- Arms of the Nugent baronets of Ballinlough
- Creation date: 23 July 1795
- Baronetage: Baronetage of Ireland
- Status: Extant

= O'Reilly baronets of Ballinlough (1795) =

The O'Reilly, later Nugent baronetcy, of Ballinlough in the County of Westmeath, was created in the Baronetage of Ireland on 23 July 1795 for Hugh O'Reilly. In 1812, on the death of his maternal uncle John Nugent, he assumed by Royal licence the surname of Nugent. The third Baronet was Chamberlain to the Emperor of Austria and was also created a Count of the Austrian Empire. The family seat is Ballinlough Castle, Clonmellon, County Westmeath.

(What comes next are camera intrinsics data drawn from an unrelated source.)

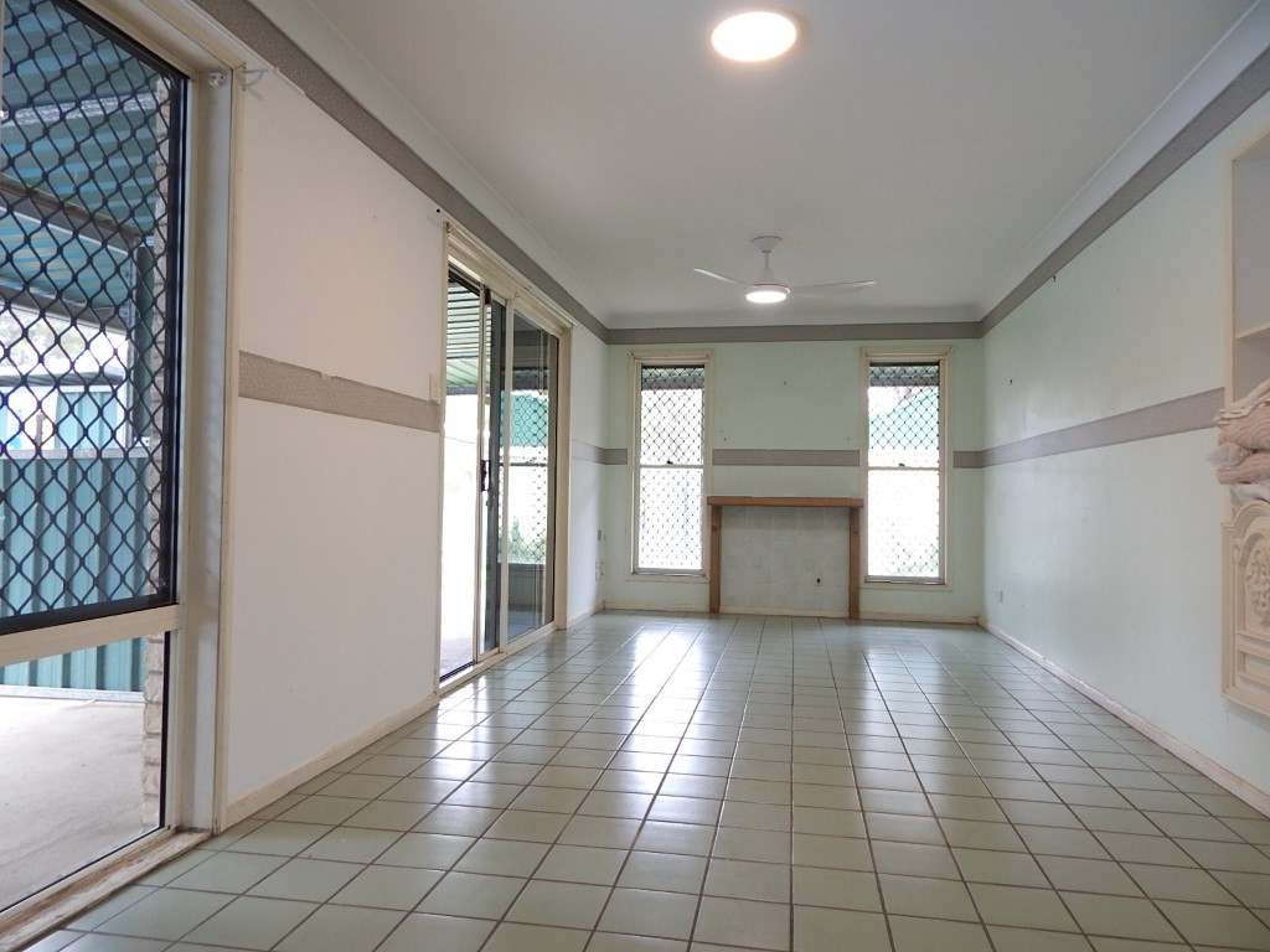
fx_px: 807
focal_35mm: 22
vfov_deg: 61.1
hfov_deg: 76.4
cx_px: 635
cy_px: 476
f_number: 3
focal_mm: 4
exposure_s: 1/30
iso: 125
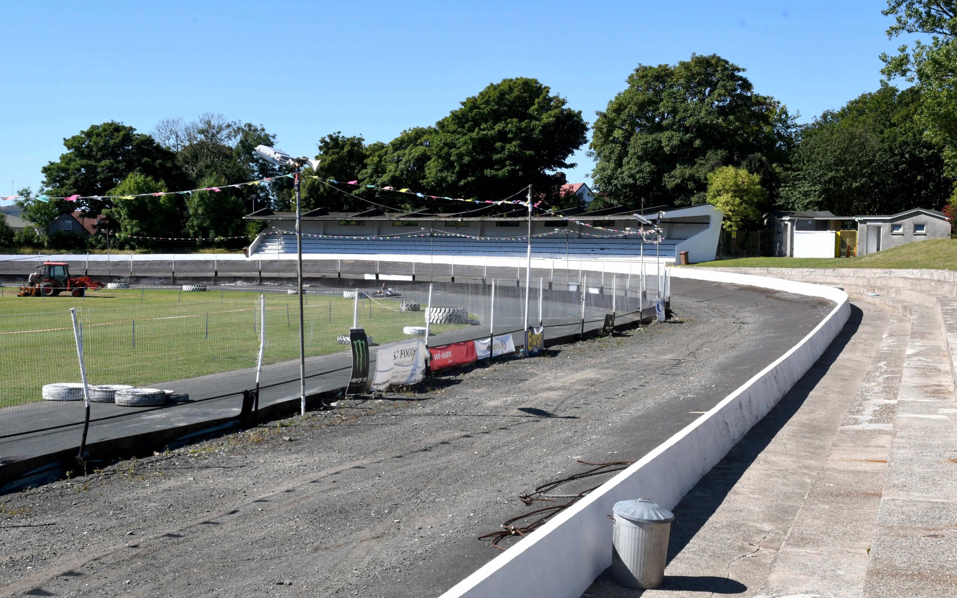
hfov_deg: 41.1
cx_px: 478
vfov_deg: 26.3
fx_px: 1278
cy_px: 316
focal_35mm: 49
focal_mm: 32
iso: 500
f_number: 11
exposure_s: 1/500
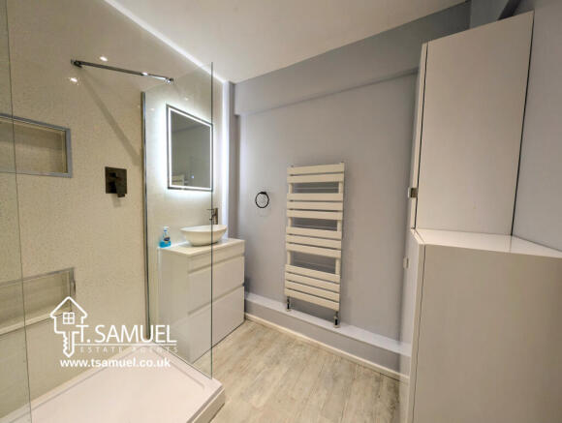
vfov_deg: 94.7
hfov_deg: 110.4
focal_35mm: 12
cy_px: 212
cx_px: 281
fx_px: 195
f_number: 1.95
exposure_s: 1/56.8
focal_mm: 2.23
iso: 39
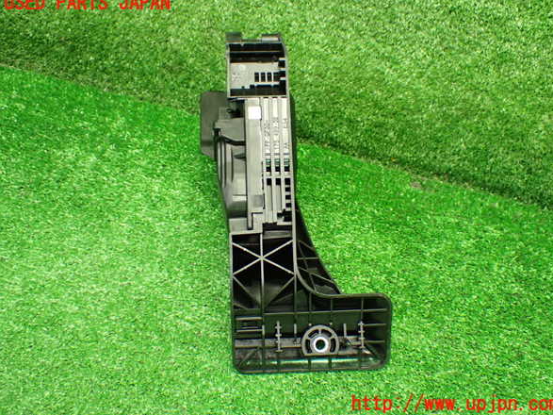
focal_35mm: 45
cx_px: 282
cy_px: 204
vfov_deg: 32.2
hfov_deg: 42.1
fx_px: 719
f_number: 2.9
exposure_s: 1/50
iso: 800
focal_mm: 7.84
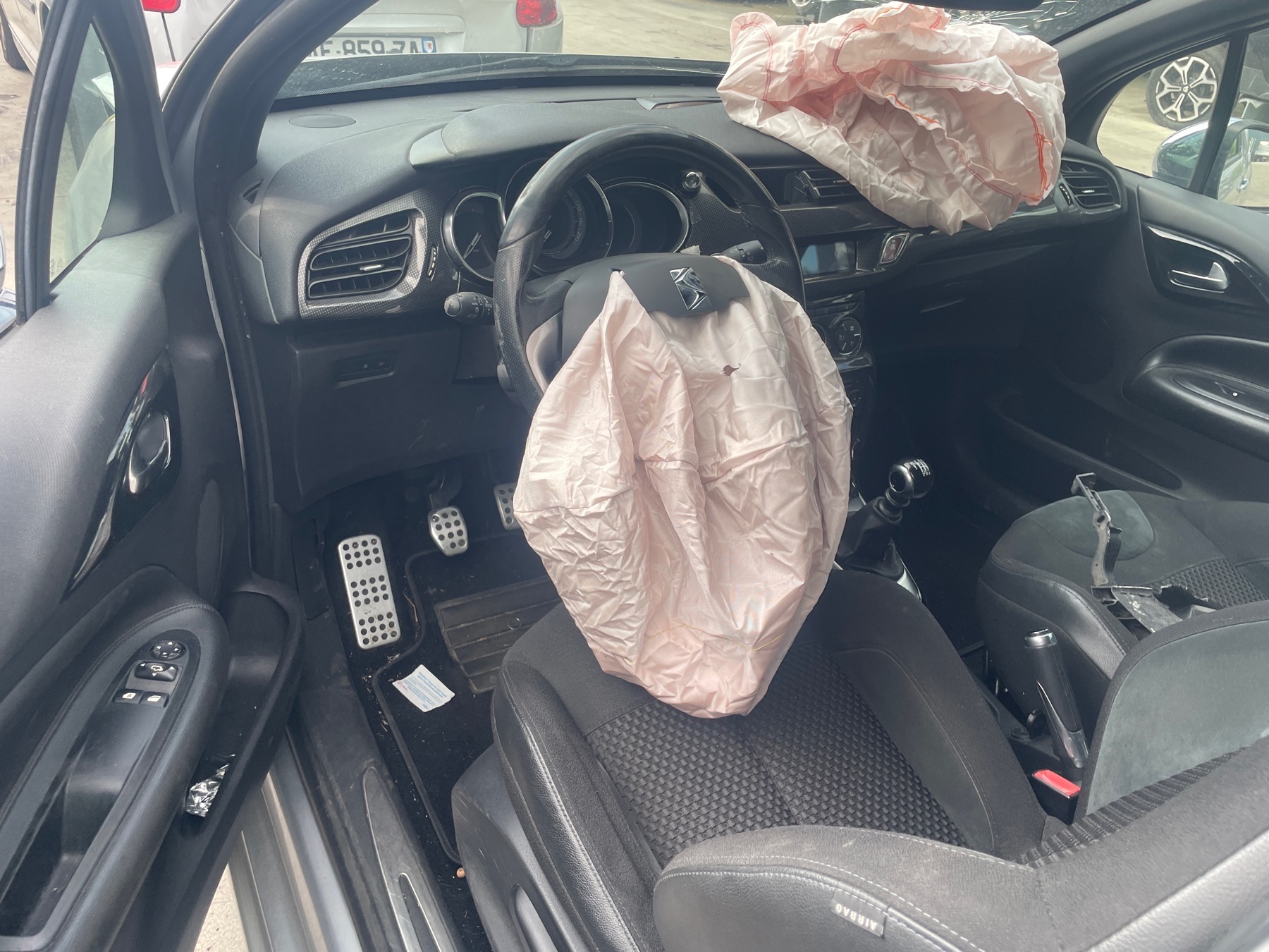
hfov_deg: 67.3
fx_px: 953
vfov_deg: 53.1
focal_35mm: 26
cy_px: 476
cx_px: 634
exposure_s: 1/223
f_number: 1.6
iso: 32
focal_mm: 4.2
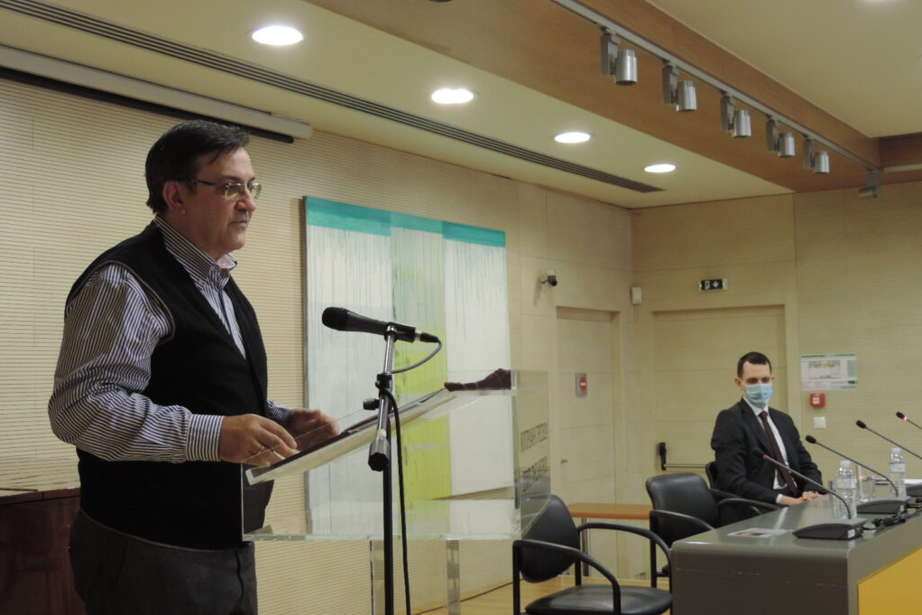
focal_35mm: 49
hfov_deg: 40.3
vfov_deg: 27.5
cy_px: 337
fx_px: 1255
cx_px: 461
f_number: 3.5
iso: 400
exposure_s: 1/25
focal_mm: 8.3
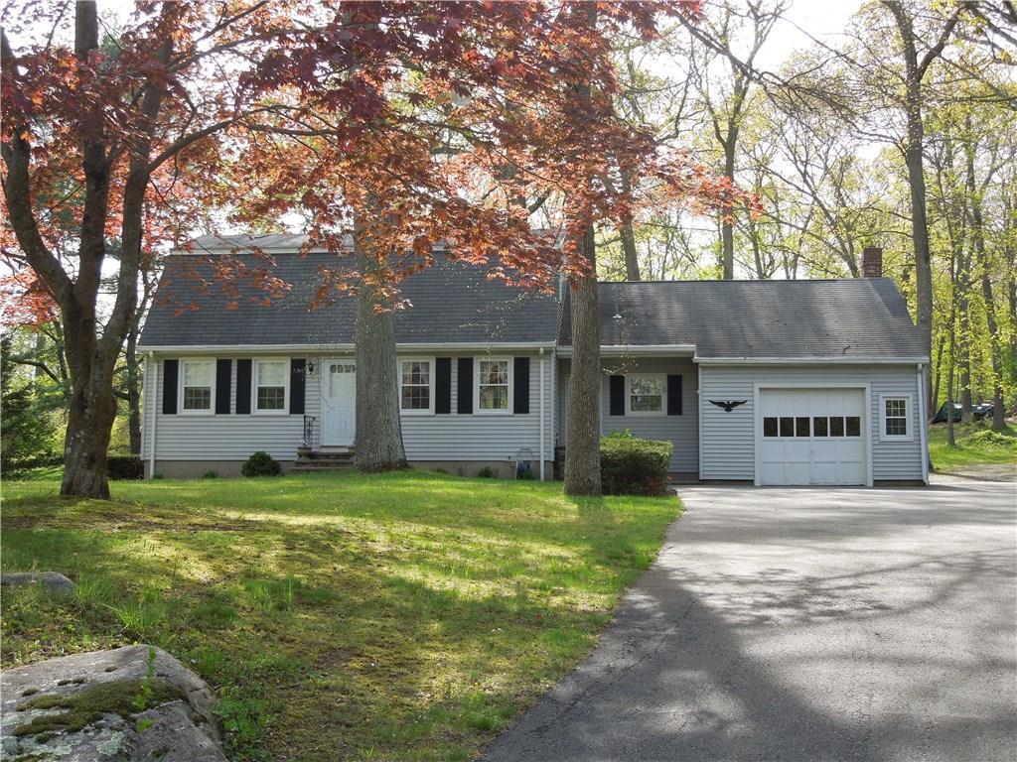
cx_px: 508
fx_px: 1263
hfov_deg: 43.9
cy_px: 381
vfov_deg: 33.6
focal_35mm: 43
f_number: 3.9
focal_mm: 7.8
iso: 100
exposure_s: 1/160
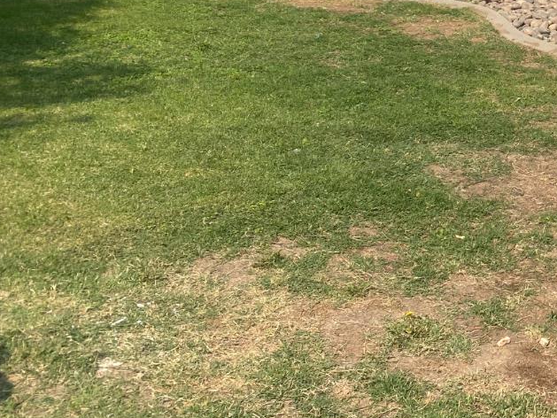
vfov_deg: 22.6
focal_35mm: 62
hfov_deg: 28.2
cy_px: -9
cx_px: 622
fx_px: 998
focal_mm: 4.25
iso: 32
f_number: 1.8
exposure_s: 1/2755
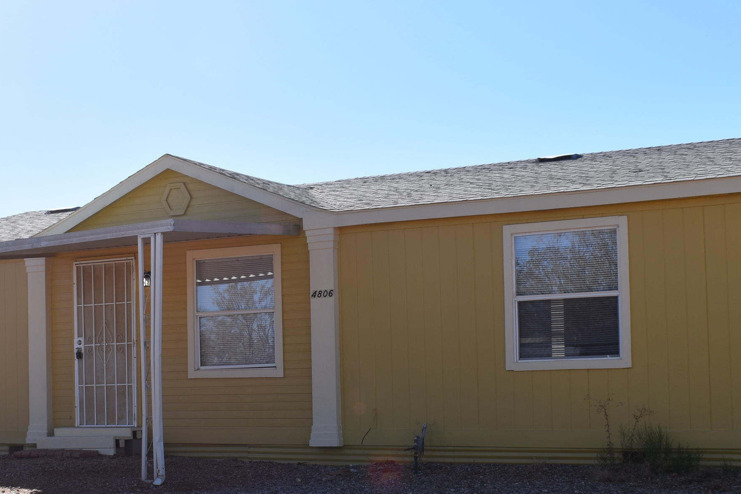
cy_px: 341
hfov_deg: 32.9
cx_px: 328
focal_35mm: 61
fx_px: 1255
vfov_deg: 22.1
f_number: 10
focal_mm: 24
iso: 100
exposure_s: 1/200
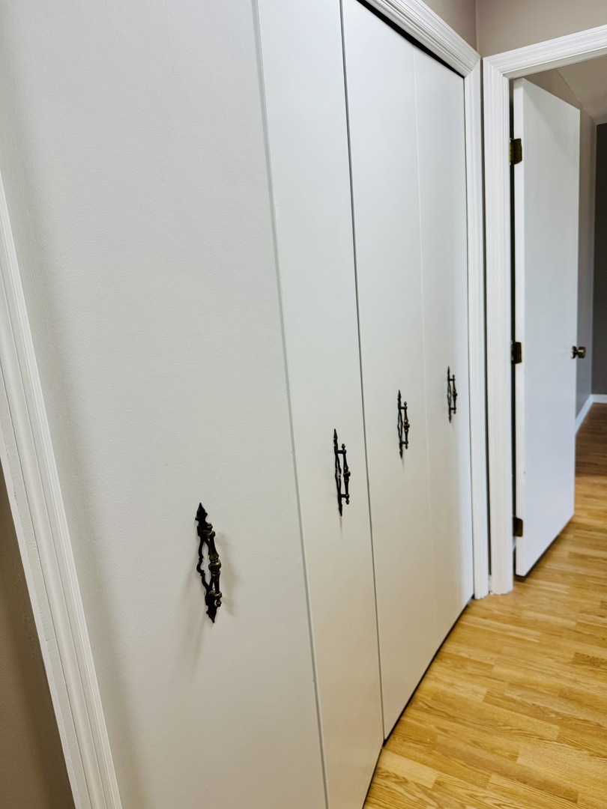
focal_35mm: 24
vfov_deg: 71.6
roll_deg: +5.7
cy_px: 404
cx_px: 304
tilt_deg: -11.8
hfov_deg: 56.8
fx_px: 561
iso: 125
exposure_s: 1/120
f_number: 1.78
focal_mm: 6.76
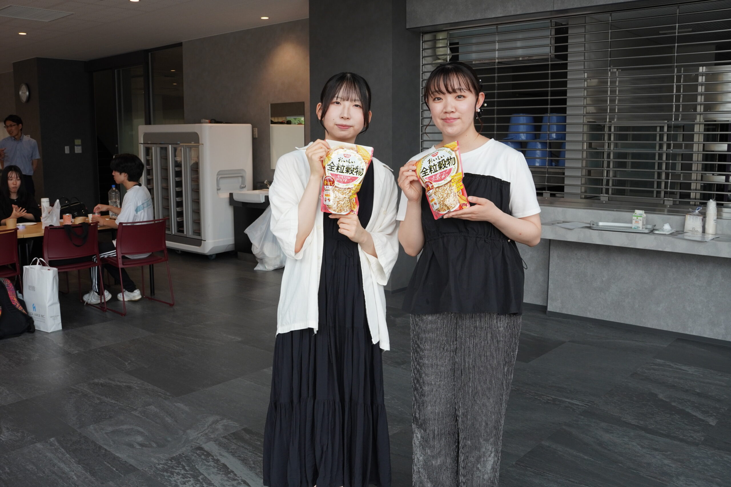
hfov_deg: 57.7
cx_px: 366
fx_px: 664
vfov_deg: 40.3
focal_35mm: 33
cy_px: 244
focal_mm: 21.8
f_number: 7.1
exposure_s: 1/100
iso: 400
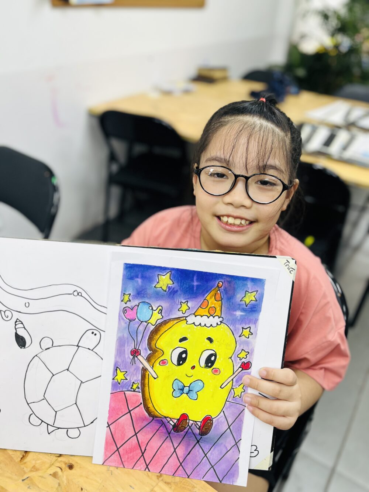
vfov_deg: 67.3
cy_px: 246
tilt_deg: -35.1
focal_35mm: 26
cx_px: 184
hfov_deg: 53.1
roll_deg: -3.4
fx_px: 369
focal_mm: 5.1
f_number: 1.6
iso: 50
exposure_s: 1/100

==O'Reilly, later Nugent Baronets, of Ballinlough (1795)==
- Sir Hugh O'Reilly, later Nugent, 1st Baronet (c. 1825)
- Sir James Nugent, 2nd Baronet (died 1843)
- Sir John Hugh Nugent, 3rd Baronet (1800–1859)
- Sir Hugh Joseph Nugent, 4th Baronet (1845–1863)
- Sir Charles Nugent, 5th Baronet (1847–1927)
- Sir Hugh Charles Nugent, 6th Baronet (1904–1983)
- Sir John Edwin Lavallin Nugent, 7th Baronet (1933–2009)
- Sir Nicholas Myles John Nugent, 8th Baronet (born 1967)

==Extended family==
The 1st Baronet's younger brother Andrew O'Reilly was a General der Kavallerie in the Austrian Army and a Graf (Count) of the Austrian Empire. Their sister Margaret married Richard Talbot and was, as a widow, created Baroness Talbot of Malahide in 1831. The Austrian statesman and soldier Laval Graf Nugent von Westmeath also belonged to this family.